The structured layer is not just thin; it is frequently deceptive, which is perhaps the most uncomfortable realization for those in data governance. A 2017 simulation found that only about half of the entered diagnosis codes were actually appropriate for the clinical scenario, and a 2022 study reported an average of 4.9 medication discrepancies per patient. We also have to face the cold reality that the CDC has documented about one in five new prescriptions are never even filled, and roughly half of those that are filled are taken incorrectly. For pharmacovigilance, this means that if you only look at the codes, you might miss a safety signal entirely; for instance, observed suicidality events were found to double once unstructured data was added to the surveillance window because only 3% of ideation events typically carry corresponding ICD codes.
There is a notable study regarding Charlson comorbidity scores that seems to prove that the data source itself changes the outcome of mortality predictions. How should this change how we view the validity of our current data pipelines?
This 2018 study is a watershed moment because it proves that the data layer—not the math—is what determines the validity of a clinical conclusion. Researchers computed Charlson scores from two sources: one from free-text notes and one from the structured problem list, and the results were night and day. The version pulled from the clinical notes successfully predicted long-term mortality, while the version from the structured record completely failed to do so, despite the math being identical in both cases. This highlights why the FDA’s new framework cares less about the sheer volume of a submission and more about whether the clinical facts accurately represent what happened to the patient, as a submission built on structured-only data is simply not fit for the regulatory question it seeks to answer.
Moving from data analysis to technical architecture, what must change in how companies ingest and parse medical information to meet these new, more rigorous standards of traceability?
The unit of work has to shift from “dataset completeness” to “fact-level accuracy,” which requires a complete rebuilding of traditional data pipelines from the ground up. Architecture must now ingest and parse every modality losslessly—including FHIR, HL7, DICOM, and even PDFs—without discarding the original source material. This requires healthcare-specific language models that can handle complex clinical context like negation, temporality, and assertion status to ensure the extraction is accurate and auditable. Furthermore, you need a sophisticated reconciliation layer that can handle conflicts, such as when a pharmacy feed says 40 mg but the clinical chart says 80 mg, surfacing that discrepancy rather than picking a value silently, which ensures every claim is dated and contextualized.

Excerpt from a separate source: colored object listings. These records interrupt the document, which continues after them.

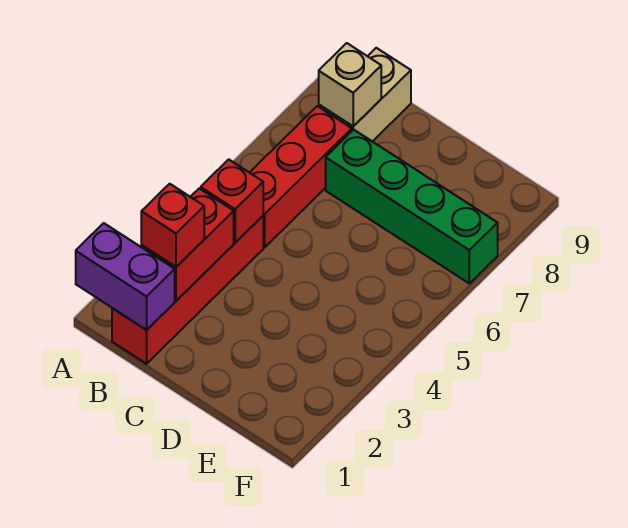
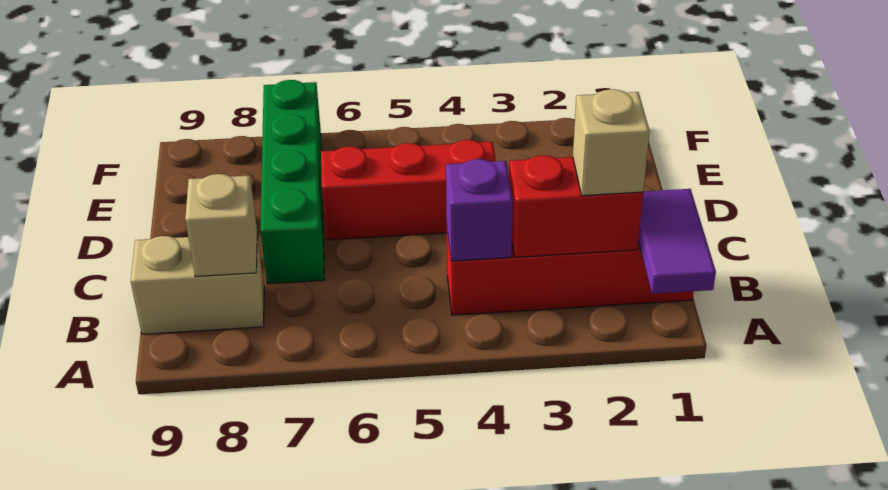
purple brick A1:B1 level 2 -> purple tile A1:B1 level 2
red brick B2 level 3 -> tan brick B2 level 3
red brick B4 level 2 -> purple brick B4 level 2
red brick B5:B7 level 1 -> red brick D4:D6 level 1

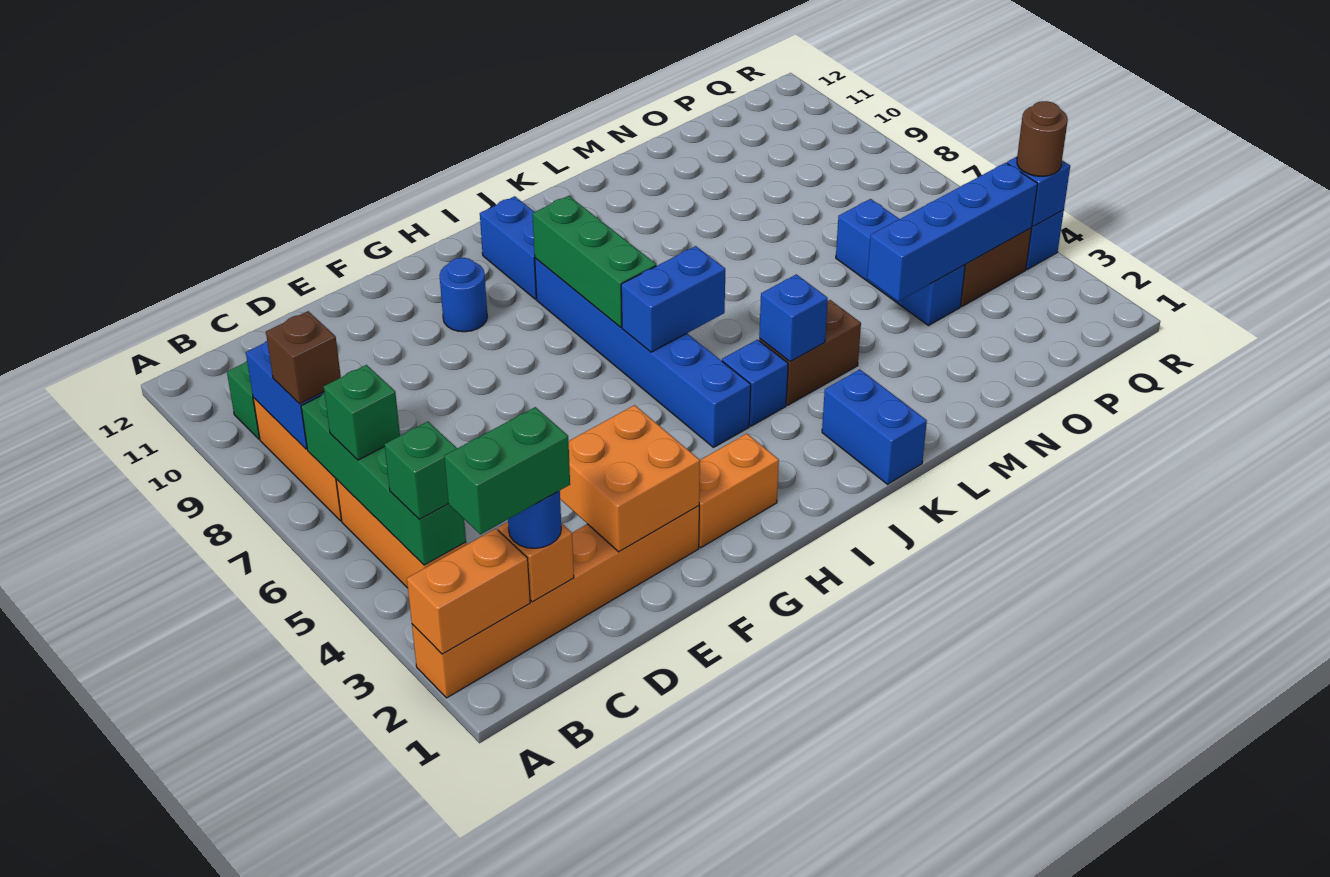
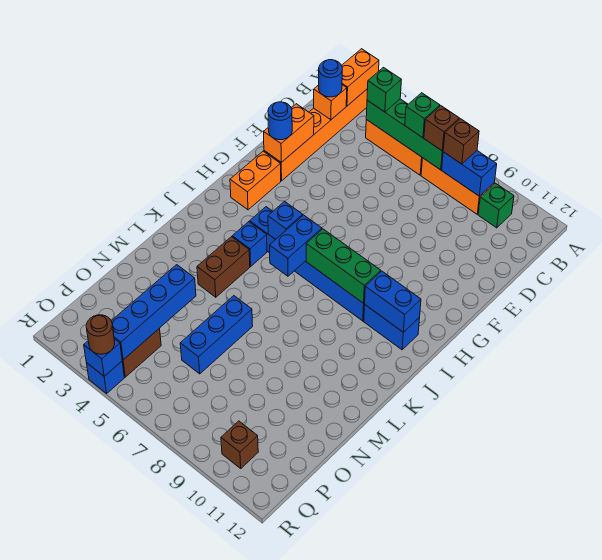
green brick B2:C2 level 4 -> none
none -> brown brick B7 level 3
orange brick E2:F3 level 2 -> orange brick E2:F2 level 2
blue round brick G10 level 1 -> blue round brick F2 level 3
blue brick K1:K2 level 1 -> blue brick I10:I11 level 2
blue brick K4 level 2 -> blue brick I5 level 2
blue brick O4:O6 level 1 -> blue brick M6:O6 level 1
none -> brown brick Q10 level 1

Capturing data correctly is one thing, but proving its accuracy fact-by-fact is another. Do you have any advice for our readers who are navigating these new regulatory waters?
My advice for readers is to shift your mindset from viewing data as a static asset to seeing every clinical assertion as a claim that requires a robust, auditable paper trail. You should immediately begin auditing your existing pipelines to see where critical information like social determinants or family history is being lost between the clinical note and the structured code. Investing in specialized language models that can handle the nuance of healthcare—such as assertion status and temporal context—is no longer a luxury but a regulatory necessity. By prioritizing a reconciliation layer that surfaces discrepancies rather than hiding them, you will build a foundation of data integrity that not only satisfies the FDA but truly reflects the clinical journey of every patient you serve.